TEX.REV.CIV.STAT.ANN. art. 8308–1.03 (emphasis added).7

Rodriguez argues that the deletion of the term “subscriber” coupled with the expanded definition of “employer” constitutes a substantive change. He contends that MLM failed to prove that it was an “employer” under the Act as it read at the time of the injury. We disagree. The deletion of the term “subscriber” is a distinction without a difference. The same substantive requirement is incorporated in the newer version’s *606 definition of “employer.” MLM satisfied this statutory requirement by paying to Staftex the actual cost of the workers’ compensation premiums for Rodriguez. MLM was, therefore, Rodriguez’s employer for purposes of the Workers Compensation Act.

Rodriguez had Notice that MLM had provided Workers Compensation Coverage

Rodriguez next argues that summary judgment was improper because there was a fact issue concerning whether he had notice that MLM had workers compensation coverage. He contends that he should be allowed to bring his common-law claim. He relies on Brown Serv., however, there is no indication that the injured worker had received the statutory benefits. Rodriguez admitted to receiving workers’ compensation benefits from Staftex, his general employer. He claims that he should also be allowed to recover common-law negligence damages from his special employer, MLM, even though MLM paid for the workers’ compensation benefits he had already received.

The fact that Rodriguez received workers compensation benefits from Staftex proves as a matter of law that he had constructive notice, prior to the injury, that he was covered by a workers compensation insurance policy. See Marshall, 825 S.W.2d at 197 (general employer’s filing of statutory notice with Industrial Accident Board held to constitute constructive notice that borrowing employer was a workers compensation subscriber). MLM’s payment of premiums for Rodriguez’s coverage brought MLM under statutory immunity as a workers’ compensation employer.


This case is controlled by Marshall.

We overrule appellant’s sole point of error, and affirm the judgment of the trial court.



417.004 (Vernon Pamph.1994)).


Like Rodriguez, Fleeman was an employee of Staftex, working for MLM.
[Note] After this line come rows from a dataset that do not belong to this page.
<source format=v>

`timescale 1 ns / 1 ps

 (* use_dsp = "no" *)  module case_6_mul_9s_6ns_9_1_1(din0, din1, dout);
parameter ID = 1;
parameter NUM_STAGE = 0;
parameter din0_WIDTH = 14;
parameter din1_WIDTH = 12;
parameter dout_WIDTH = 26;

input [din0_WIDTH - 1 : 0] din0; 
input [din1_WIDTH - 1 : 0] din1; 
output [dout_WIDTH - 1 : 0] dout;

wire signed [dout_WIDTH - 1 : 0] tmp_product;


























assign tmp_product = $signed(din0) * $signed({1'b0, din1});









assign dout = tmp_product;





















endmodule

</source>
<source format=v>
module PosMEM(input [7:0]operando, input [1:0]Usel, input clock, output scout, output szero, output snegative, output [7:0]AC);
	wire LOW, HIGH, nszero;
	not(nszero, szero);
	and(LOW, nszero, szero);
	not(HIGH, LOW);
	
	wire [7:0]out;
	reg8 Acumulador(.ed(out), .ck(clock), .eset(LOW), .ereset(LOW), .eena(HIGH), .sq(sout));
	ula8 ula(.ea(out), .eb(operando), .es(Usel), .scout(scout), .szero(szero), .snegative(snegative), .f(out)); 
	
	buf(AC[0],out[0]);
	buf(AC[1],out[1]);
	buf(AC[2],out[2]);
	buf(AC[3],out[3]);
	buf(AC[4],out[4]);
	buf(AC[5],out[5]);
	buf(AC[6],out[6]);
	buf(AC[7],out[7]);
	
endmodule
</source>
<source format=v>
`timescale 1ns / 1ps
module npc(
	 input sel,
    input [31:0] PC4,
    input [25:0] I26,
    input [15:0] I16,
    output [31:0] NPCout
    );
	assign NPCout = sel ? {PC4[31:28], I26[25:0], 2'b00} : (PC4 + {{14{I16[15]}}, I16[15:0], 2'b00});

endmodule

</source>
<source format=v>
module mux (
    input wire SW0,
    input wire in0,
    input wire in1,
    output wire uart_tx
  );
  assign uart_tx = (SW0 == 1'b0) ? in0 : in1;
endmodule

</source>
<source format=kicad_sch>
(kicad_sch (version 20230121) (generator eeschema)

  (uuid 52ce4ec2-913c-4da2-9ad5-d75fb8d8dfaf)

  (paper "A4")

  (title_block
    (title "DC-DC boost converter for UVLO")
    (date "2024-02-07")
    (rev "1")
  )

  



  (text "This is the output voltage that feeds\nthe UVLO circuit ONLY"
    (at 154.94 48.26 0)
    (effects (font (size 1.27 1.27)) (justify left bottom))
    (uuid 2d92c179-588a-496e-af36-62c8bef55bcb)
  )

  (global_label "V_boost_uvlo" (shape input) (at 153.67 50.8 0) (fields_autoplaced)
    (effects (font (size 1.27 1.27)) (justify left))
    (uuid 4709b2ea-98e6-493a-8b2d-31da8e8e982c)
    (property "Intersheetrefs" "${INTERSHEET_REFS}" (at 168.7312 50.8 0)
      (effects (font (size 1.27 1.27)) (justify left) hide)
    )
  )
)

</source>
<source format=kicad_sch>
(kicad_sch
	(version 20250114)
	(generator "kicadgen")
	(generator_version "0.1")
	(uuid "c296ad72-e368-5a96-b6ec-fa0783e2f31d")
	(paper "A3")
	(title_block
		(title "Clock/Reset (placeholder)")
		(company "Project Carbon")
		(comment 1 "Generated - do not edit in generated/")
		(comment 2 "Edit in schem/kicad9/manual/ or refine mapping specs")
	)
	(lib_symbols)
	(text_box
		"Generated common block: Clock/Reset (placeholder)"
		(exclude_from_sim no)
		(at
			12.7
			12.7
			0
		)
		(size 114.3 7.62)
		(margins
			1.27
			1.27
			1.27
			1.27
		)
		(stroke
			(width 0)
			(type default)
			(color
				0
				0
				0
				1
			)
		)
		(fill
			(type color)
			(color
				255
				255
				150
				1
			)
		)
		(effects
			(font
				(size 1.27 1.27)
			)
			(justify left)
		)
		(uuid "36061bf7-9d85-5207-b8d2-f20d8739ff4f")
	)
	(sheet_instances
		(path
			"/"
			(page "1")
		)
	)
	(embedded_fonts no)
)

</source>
Specifically, according to the doctor’s report on Rodriguez’s Magnetic Resonance Imaging (MRI), Rodriguez received three bulged discs at L2–L3, L4–L5 and L5–S1.


Marshall also alleged that Toys–R–Us failed to plead statutory immunity in its answer. The appellate court correctly noted that pleading it in the motion for summary judgment was sufficient. Rodriguez did not assert this; otherwise, the challenges are identical.
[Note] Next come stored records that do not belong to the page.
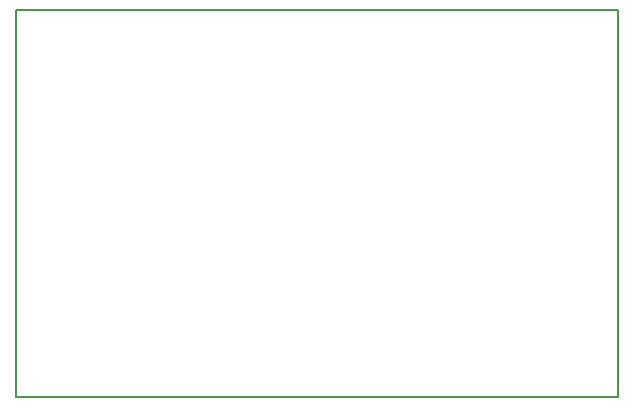
<source format=gm1>
G04 MADE WITH FRITZING*
G04 WWW.FRITZING.ORG*
G04 DOUBLE SIDED*
G04 HOLES PLATED*
G04 CONTOUR ON CENTER OF CONTOUR VECTOR*
%ASAXBY*%
%FSLAX23Y23*%
%MOIN*%
%OFA0B0*%
%SFA1.0B1.0*%
%ADD10R,2.014960X1.297210*%
%ADD11C,0.008000*%
%ADD10C,0.008*%
%LNCONTOUR*%
G90*
G70*
G54D10*
G54D11*
X4Y1293D02*
X2011Y1293D01*
X2011Y4D01*
X4Y4D01*
X4Y1293D01*
D02*
G04 End of contour*
M02*
</source>
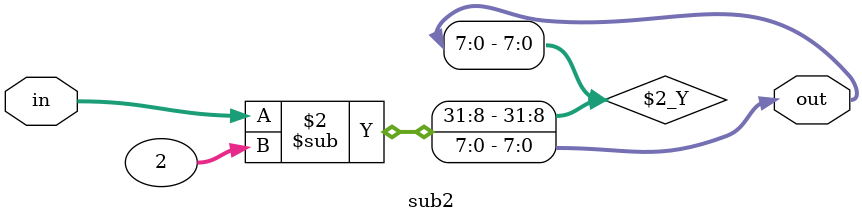
<source format=v>
`timescale 1ns / 1ps


module add1
    #(parameter INPUT_WIDTH = 8)
    (
    input [INPUT_WIDTH - 1:0] in, //input
	output reg [INPUT_WIDTH - 1:0] out //output the result
    );
    
    always @(*) begin 
        out = in + 1;
    end
endmodule

module add2
    #(parameter INPUT_WIDTH = 8)
    (
    input [INPUT_WIDTH - 1:0] in, //input
	output reg [INPUT_WIDTH - 1:0] out //output the result
    );
    
    always @(*) begin 
        out = in + 2;
    end
endmodule

module sub2
    #(parameter INPUT_WIDTH = 8)
    (
    input [INPUT_WIDTH - 1:0] in, //input
	output reg [INPUT_WIDTH - 1:0] out //output the result
    );
    
    always @(*) begin 
        out = in - 2;
    end
endmodule

</source>
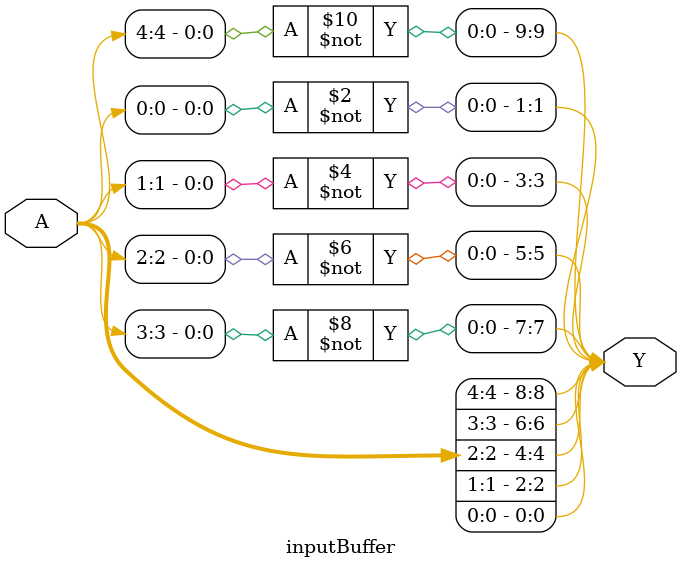
<source format=v>
module inputBuffer(A, Y);
	parameter SIZE = 5;
	input wire [SIZE - 1 : 0] A;
	output reg [2*SIZE - 1 : 0] Y;

	genvar i;
	generate
		for (i = 0; i < 2*SIZE; i = i + 2) begin
			always @* begin
				Y[i] = A[i/2];
				Y[i+1] = ~A[i/2];
			end
		end
	endgenerate
endmodule

</source>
As we observed in footnote 3, the term “subscriber” in this contract refers to MLM as a client of Staftex, not to MLM as a subscriber under the Worker’s Compensation Act. This very paragraph of the contract, along with the attachment to which it refers, does, however, show that MLM is a subscriber under the Act.


Repealed by Act of Dec. 13, 1989, 71st Leg., 2nd C.S., ch. 1, § 16.01(15), 1989 Tex.Gen.Laws 1, 114.


Repealed by Act of September 1, 1993, 73rd Leg., R.S., ch. 269, § 1, 1993 Tex.Gen.Laws 987, 1132–32 (current version at TEX.LAB.CODE ANN. § 401.011 (18), (44) (Vernon Pamph.1994)).